It's all in the literature
Reading books is a good habit but a new study has found that popular teen books can be surprisingly sexual, meaning that reading may not always be the wholesome activity that parents expect.
Books aimed at 12 and 13-year-olds were no less sexy than books aimed at readers ages 14 and up. In addition, sex was rarely presented in a healthy light: Contraceptives and practical consequences were almost never mentioned, said study researcher Sarah Coyne, a psychologist at Brigham Young University.
The 'Gossip Girl' books and a vampire series 'The Anna Strong Chronicles' were two series that were particularly focused on sex, she said.
Teen lesbianism on the rise
Teenage girls are indulging in more sexual contact with each other than ever before, a study has found.
According to statistical data, 11 percent of 17-year-old girls have engaged in contact with other girls, compared to just five percent in 2002.
'Sexting is normal' for girls as young as 14!
A new study has shed light on how an increasing number of girls in their early teens are resorting to sexting and sending explicit photographs to their boyfriends.
Jon Brown, head of the NSPCC's sex abuse programme, has asserted that sexting is on the rise, and it's providing a whole new resource for perverts.

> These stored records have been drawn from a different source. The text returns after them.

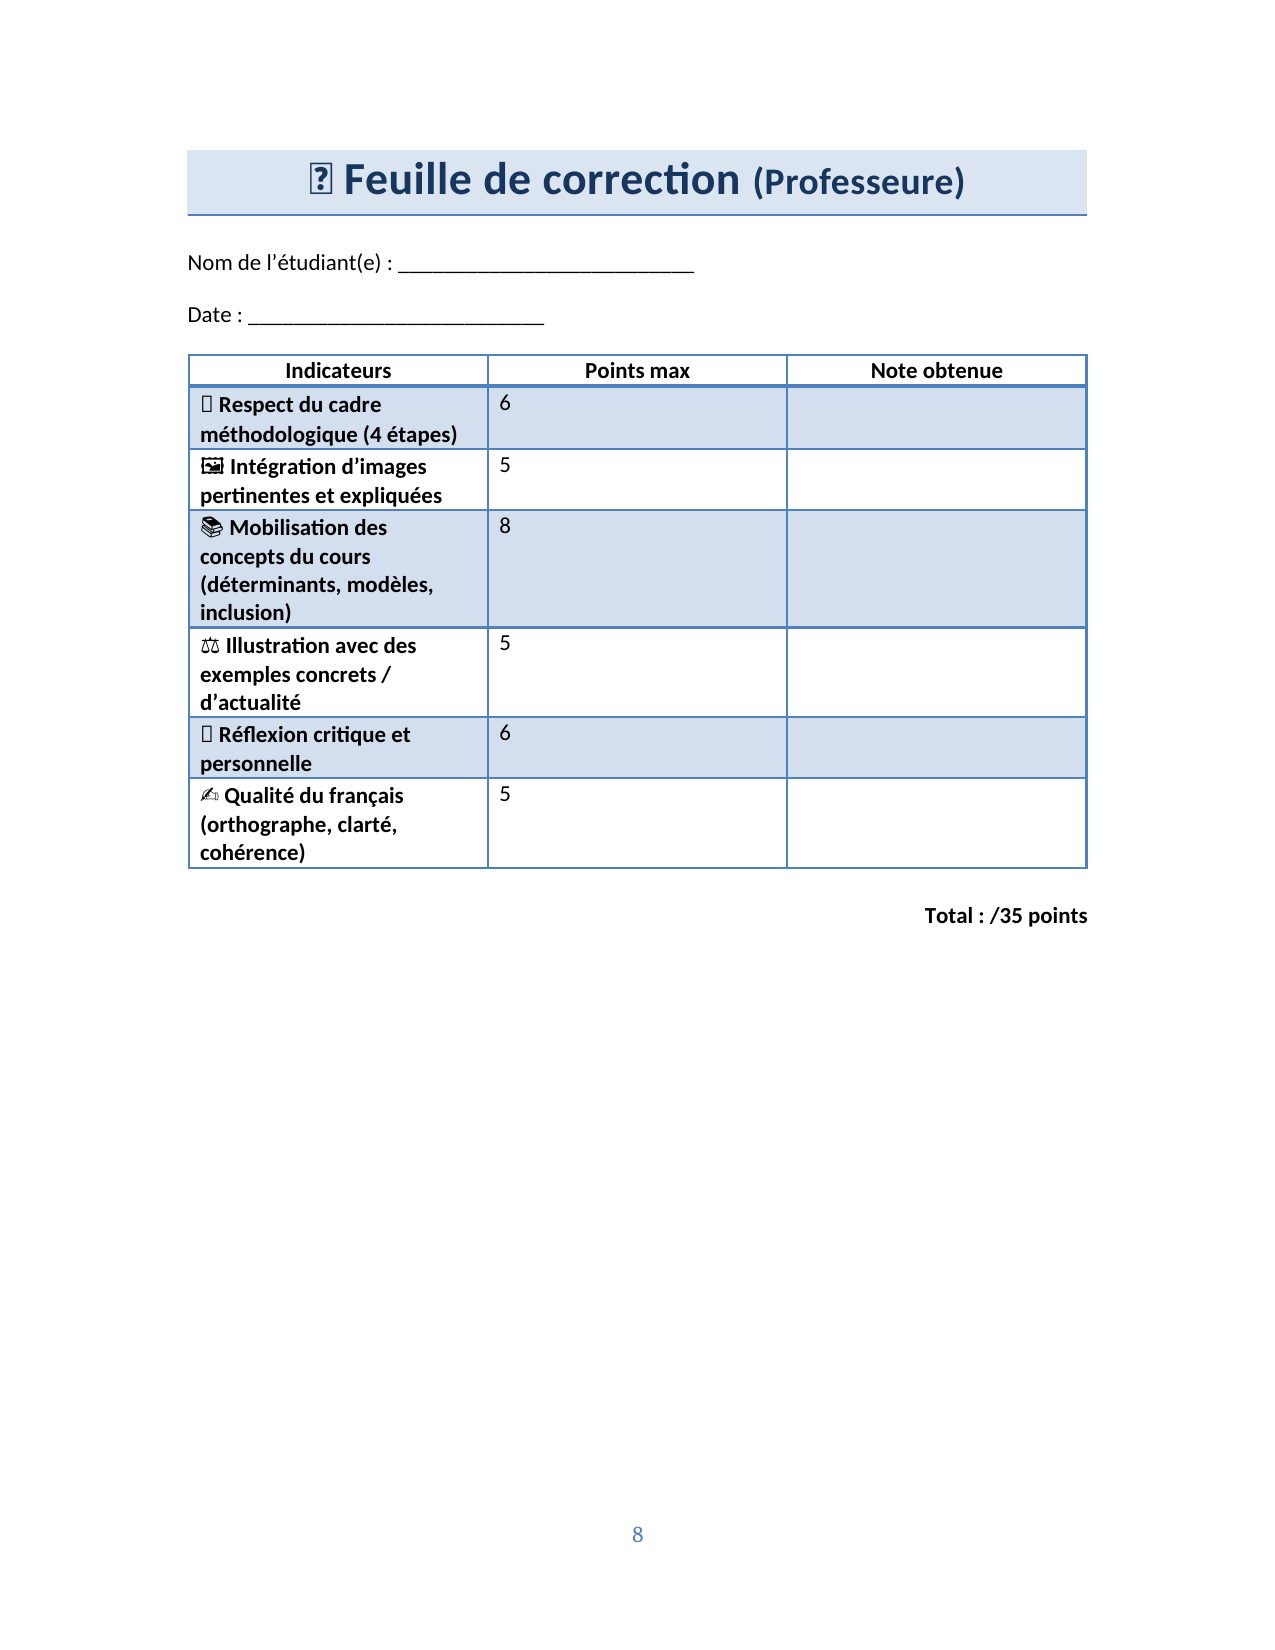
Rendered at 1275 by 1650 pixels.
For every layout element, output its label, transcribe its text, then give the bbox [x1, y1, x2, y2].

table_header Note obtenue [788, 356, 1085, 384]
table_header Points max [489, 356, 786, 384]
table_cell 📝 Respect du cadre méthodologique (4 étapes) [190, 388, 487, 448]
table_cell 🖼️ Intégration d’images pertinentes et expliquées [190, 450, 487, 509]
table_cell 6 [489, 718, 786, 777]
table_cell [788, 779, 1085, 867]
table_cell [788, 450, 1085, 509]
table_cell 8 [489, 511, 786, 626]
table_cell 💡 Réflexion critique et personnelle [190, 718, 487, 777]
table_cell [788, 629, 1085, 716]
title 📑 Feuille de correction (Professeure) [187, 150, 1087, 216]
text Nom de l’étudiant(e) : __________________________ [187, 248, 1087, 276]
table_cell ✍️ Qualité du français (orthographe, clarté, cohérence) [190, 779, 487, 867]
text Total : /35 points [187, 869, 1087, 929]
table_cell 6 [489, 388, 786, 448]
table_cell 📚 Mobilisation des concepts du cours (déterminants, modèles, inclusion) [190, 511, 487, 626]
table_cell 5 [489, 629, 786, 716]
table_cell 5 [489, 450, 786, 509]
table_header Indicateurs [190, 356, 487, 384]
table_cell [788, 388, 1085, 448]
table_cell [788, 718, 1085, 777]
table_cell 5 [489, 779, 786, 867]
text Date : __________________________ [187, 301, 1087, 329]
table_cell ⚖️ Illustration avec des exemples concrets / d’actualité [190, 629, 487, 716]
table_cell [788, 511, 1085, 626]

"We have unearthed a lot of evidence of girls aged 12 and 13 becoming pressured into sending explicit photographs to boyfriends," the Mirror quoted him as saying.
The weight issue
A new study has revealed that teenage girls' weight or perception of their weight might play a role in their participation in risky sexual behaviors.
The research team from University of Pittsburgh showed that those girls who were both sexually active and overweight, or who thought they were overweight, were less likely to use condoms than normal-weight sexually active girls.
Moreover, underweight girls were also less likely to use condoms.